Dynamics of ATP-induced Calcium Signaling in Single Mouse Thymocytes

Abstract

Extracellular ATP (ATPo) elicits a robust change in the concentration of intracellular Ca2+ ([Ca2+]i) in fura-2–loaded mouse thymocytes. Most thymocytes (60%) exposed to ATPo exhibited a biphasic rise in [Ca2+]i; [Ca2+]i rose slowly at first to a mean value of 260 nM after 163 s and then increased rapidly to a peak level of 735 nM. In many cells, a declining plateau, which lasted for more than 10 min, followed the crest in [Ca2+]i. Experiments performed in the absence of extracellular [Ca2+]o abolished the rise in thymocyte [Ca2+]i, indicating that Ca2+ influx, rather than the release of stored Ca2+, is stimulated by ATPo. ATPo- mediated Ca2+ influx was potentiated as the [Mg2+]o was reduced, confirming that ATP4− is the active agonist form.
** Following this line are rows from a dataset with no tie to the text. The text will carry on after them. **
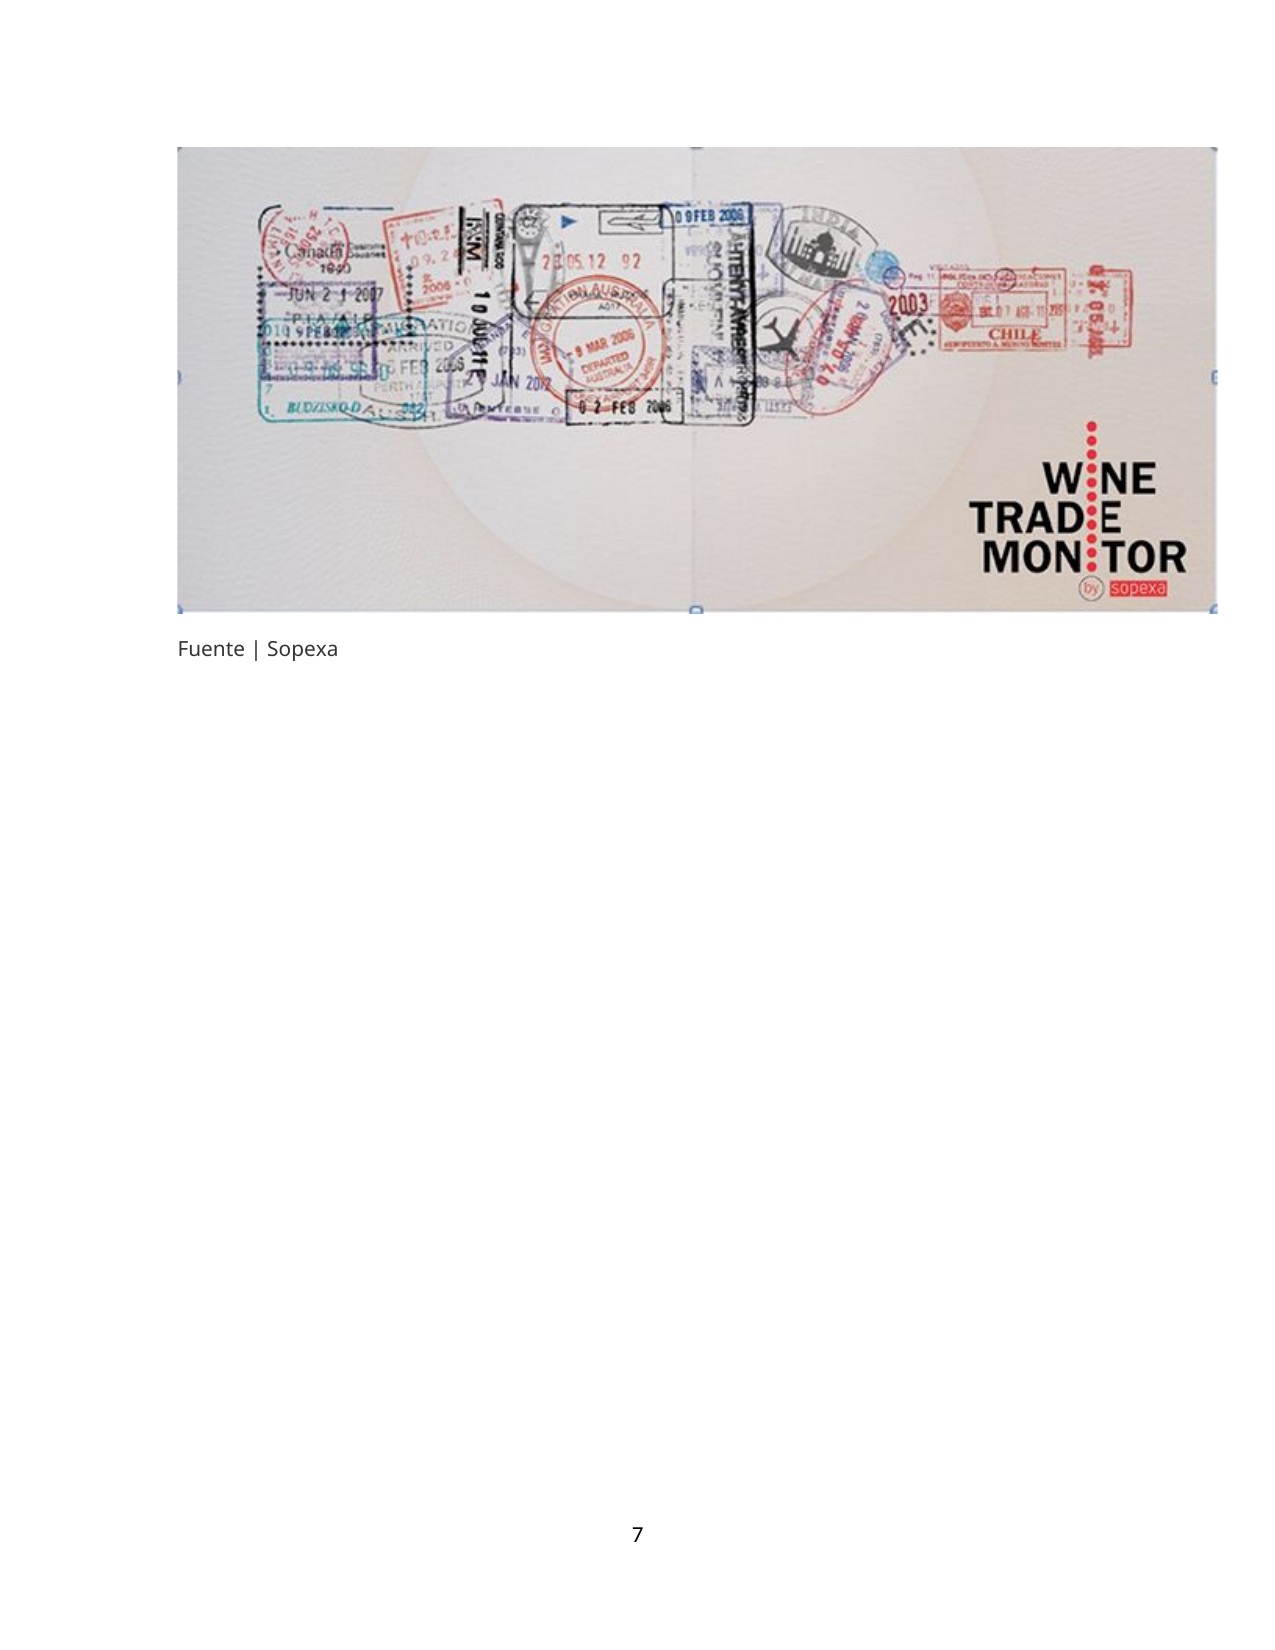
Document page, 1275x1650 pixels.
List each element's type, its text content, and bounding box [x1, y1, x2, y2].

text Fuente | Sopexa [177, 634, 1098, 662]
picture [177, 147, 1218, 614]
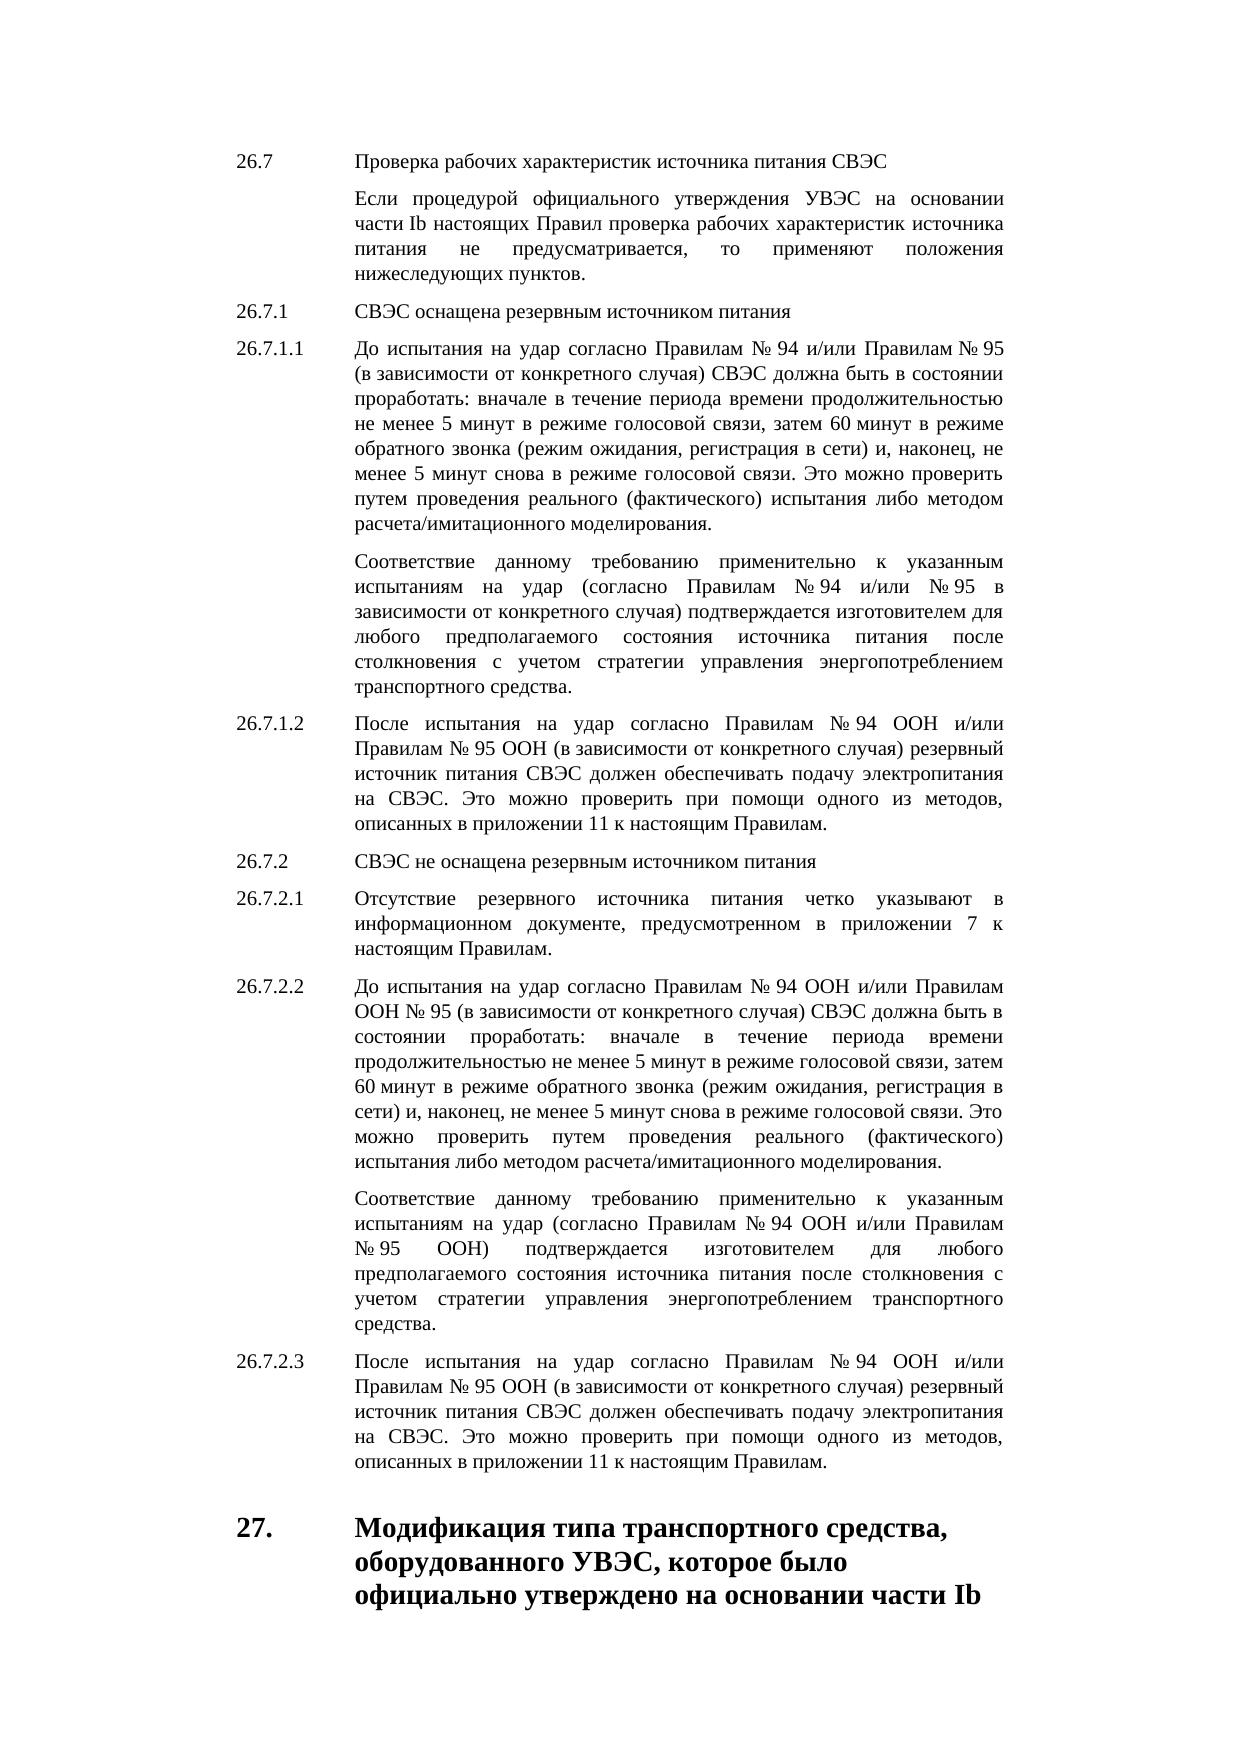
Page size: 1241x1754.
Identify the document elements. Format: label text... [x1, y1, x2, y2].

text Если процедурой официального утверждения УВЭС на основании части Ib настоящих Правил проверка рабочих характеристик источника питания не предусматривается, то применяют положения нижеследующих пунктов. [236, 185, 1004, 285]
text 26.7 Проверка рабочих характеристик источника питания СВЭС [236, 148, 1004, 173]
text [236, 1510, 1004, 1611]
text 26.7.2 СВЭС не оснащена резервным источником питания [236, 848, 1004, 873]
text Соответствие данному требованию применительно к указанным испытаниям на удар (согласно Правилам № 94 ООН и/или Правилам № 95 ООН) подтверждается изготовителем для любого предполагаемого состояния источника питания после столкновения с учетом стратегии управления энергопотреблением транспортного средства. [236, 1185, 1004, 1335]
text 26.7.1.2 После испытания на удар согласно Правилам № 94 ООН и/или Правилам № 95 ООН (в зависимости от конкретного случая) резервный источник питания СВЭС должен обеспечивать подачу электропитания на СВЭС. Это можно проверить при помощи одного из методов, описанных в приложении 11 к настоящим Правилам. [236, 710, 1004, 835]
text 26.7.1.1 До испытания на удар согласно Правилам № 94 и/или Правилам № 95 (в зависимости от конкретного случая) СВЭС должна быть в состоянии проработать: вначале в течение периода времени продолжительностью не менее 5 минут в режиме голосовой связи, затем 60 минут в режиме обратного звонка (режим ожидания, регистрация в сети) и, наконец, не менее 5 минут снова в режиме голосовой связи. Это можно проверить путем проведения реального (фактического) испытания либо методом расчета/имитационного моделирования. [236, 335, 1004, 535]
text Соответствие данному требованию применительно к указанным испытаниям на удар (согласно Правилам № 94 и/или № 95 в зависимости от конкретного случая) подтверждается изготовителем для любого предполагаемого состояния источника питания после столкновения с учетом стратегии управления энергопотреблением транспортного средства. [236, 548, 1004, 698]
text 26.7.2.1 Отсутствие резервного источника питания четко указывают в информационном документе, предусмотренном в приложении 7 к настоящим Правилам. [236, 885, 1004, 960]
text 26.7.2.2 До испытания на удар согласно Правилам № 94 ООН и/или Правилам ООН № 95 (в зависимости от конкретного случая) СВЭС должна быть в состоянии проработать: вначале в течение периода времени продолжительностью не менее 5 минут в режиме голосовой связи, затем 60 минут в режиме обратного звонка (режим ожидания, регистрация в сети) и, наконец, не менее 5 минут снова в режиме голосовой связи. Это можно проверить путем проведения реального (фактического) испытания либо методом расчета/имитационного моделирования. [236, 973, 1004, 1173]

In the absence of Mg2+o, 3′-O-(4-benzoyl)benzoyl-ATP (BzATP) proved to be the most effective agonist of those tested. The rank order of potency for adenine nucleotides was BzATP4−>ATP4−>MgATP2−>ADP3−, suggesting purinoreceptors of the P2X7/P2Z class mediate the ATPo response. Phenotyping experiments illustrate that both immature (CD4−CD8−, CD4+CD8+) and mature (CD4+CD8−, CD4−CD8+) thymocyte populations respond to ATP. Further separation of the double-positive population by size revealed that the ATPo-mediated [Ca2+]i response was much more pronounced in large (actively dividing) than in small (terminally differentiated) CD4+CD8+ thymocytes. We conclude that thymocytes vary in sensitivity to ATPo depending upon the degree of maturation and suggest that ATPo may be involved in processes that control cellular differentiation within the thymus.